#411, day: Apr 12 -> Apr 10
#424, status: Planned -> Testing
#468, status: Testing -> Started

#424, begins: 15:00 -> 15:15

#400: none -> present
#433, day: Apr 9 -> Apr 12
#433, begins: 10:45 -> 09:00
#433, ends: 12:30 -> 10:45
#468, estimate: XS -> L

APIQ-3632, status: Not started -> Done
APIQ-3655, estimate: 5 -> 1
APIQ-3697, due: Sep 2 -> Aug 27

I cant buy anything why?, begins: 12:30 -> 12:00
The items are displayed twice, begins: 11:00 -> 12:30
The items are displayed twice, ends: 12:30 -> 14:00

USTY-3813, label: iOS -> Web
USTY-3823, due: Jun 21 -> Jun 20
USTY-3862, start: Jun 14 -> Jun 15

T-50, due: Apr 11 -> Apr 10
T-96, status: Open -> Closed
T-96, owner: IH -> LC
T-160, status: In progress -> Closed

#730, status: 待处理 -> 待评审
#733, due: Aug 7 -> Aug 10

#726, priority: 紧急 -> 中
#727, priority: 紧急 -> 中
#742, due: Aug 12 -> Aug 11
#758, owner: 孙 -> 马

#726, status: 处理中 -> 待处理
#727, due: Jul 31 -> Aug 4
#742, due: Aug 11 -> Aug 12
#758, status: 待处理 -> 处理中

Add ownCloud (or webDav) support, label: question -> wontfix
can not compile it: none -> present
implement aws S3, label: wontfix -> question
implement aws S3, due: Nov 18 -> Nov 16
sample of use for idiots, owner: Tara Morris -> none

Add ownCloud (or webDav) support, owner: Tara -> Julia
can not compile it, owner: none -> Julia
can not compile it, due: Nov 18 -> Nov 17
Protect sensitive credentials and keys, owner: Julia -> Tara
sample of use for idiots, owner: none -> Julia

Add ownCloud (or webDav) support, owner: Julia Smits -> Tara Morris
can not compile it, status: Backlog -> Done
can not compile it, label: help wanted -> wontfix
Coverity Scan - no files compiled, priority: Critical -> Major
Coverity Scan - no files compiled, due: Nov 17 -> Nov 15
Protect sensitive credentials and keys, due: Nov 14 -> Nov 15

• [PROBLEM TO SOLVE]
Return all lines above that mention the word "Julia".

• [YOUR SOLUTION]
Add ownCloud (or webDav) support, owner: Tara -> Julia
can not compile it, owner: none -> Julia
Protect sensitive credentials and keys, owner: Julia -> Tara
sample of use for idiots, owner: none -> Julia
Add ownCloud (or webDav) support, owner: Julia Smits -> Tara Morris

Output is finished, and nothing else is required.